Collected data

*****

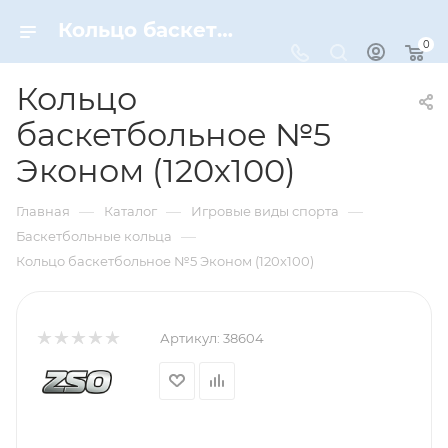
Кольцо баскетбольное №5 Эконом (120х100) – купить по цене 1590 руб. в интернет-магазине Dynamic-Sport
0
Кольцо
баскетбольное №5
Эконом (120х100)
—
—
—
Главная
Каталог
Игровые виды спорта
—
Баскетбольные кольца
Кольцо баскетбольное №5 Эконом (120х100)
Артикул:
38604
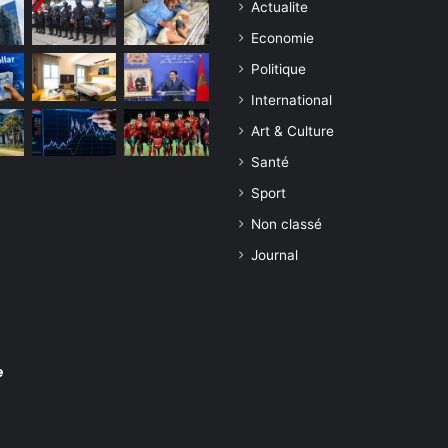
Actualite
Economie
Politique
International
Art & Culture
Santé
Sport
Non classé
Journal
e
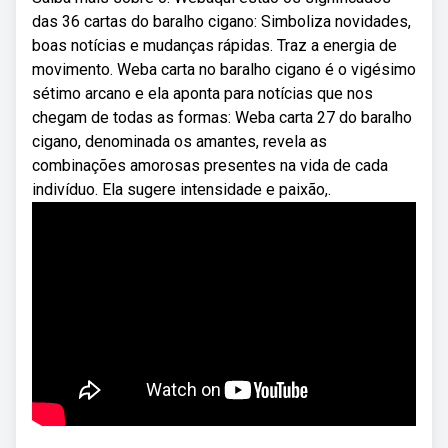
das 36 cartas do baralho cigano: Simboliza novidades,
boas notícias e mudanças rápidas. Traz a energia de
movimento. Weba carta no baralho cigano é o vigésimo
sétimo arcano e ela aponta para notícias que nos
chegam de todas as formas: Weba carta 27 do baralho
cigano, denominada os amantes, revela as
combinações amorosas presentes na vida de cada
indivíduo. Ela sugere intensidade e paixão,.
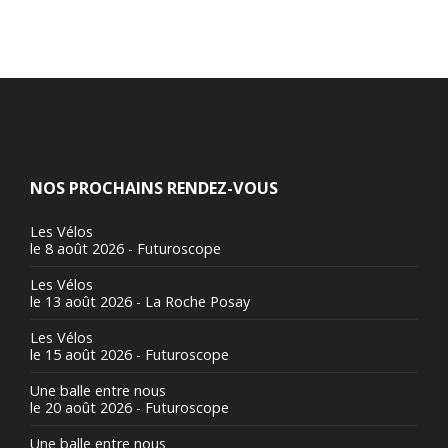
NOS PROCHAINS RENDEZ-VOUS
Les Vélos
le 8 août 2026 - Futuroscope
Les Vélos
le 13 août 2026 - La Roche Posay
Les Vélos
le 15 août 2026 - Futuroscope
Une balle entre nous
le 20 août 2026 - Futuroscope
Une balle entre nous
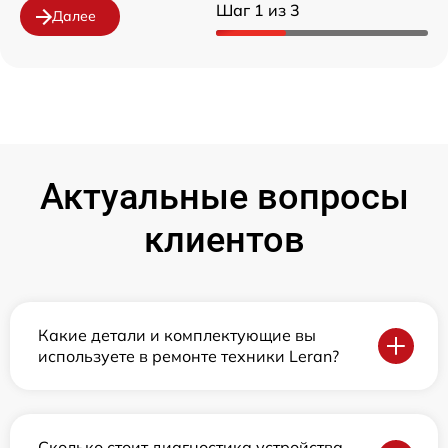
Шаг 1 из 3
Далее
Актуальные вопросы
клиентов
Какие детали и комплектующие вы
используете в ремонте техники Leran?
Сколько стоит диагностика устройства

*****

WORK INSTRUCTIONS: Please print exactly the lines from the one holding "combinações amorosas presentes" through the final line of the data above, including both, and skip all pictures.

THE ANSWER:
combinações amorosas presentes na vida de cada
indivíduo. Ela sugere intensidade e paixão,.
NOS PROCHAINS RENDEZ-VOUS
Les Vélos
le 8 août 2026 - Futuroscope
Les Vélos
le 13 août 2026 - La Roche Posay
Les Vélos
le 15 août 2026 - Futuroscope
Une balle entre nous
le 20 août 2026 - Futuroscope
Une balle entre nous
Шаг 1 из 3
Далее
Актуальные вопросы
клиентов
Какие детали и комплектующие вы
используете в ремонте техники Leran?
Сколько стоит диагностика устройства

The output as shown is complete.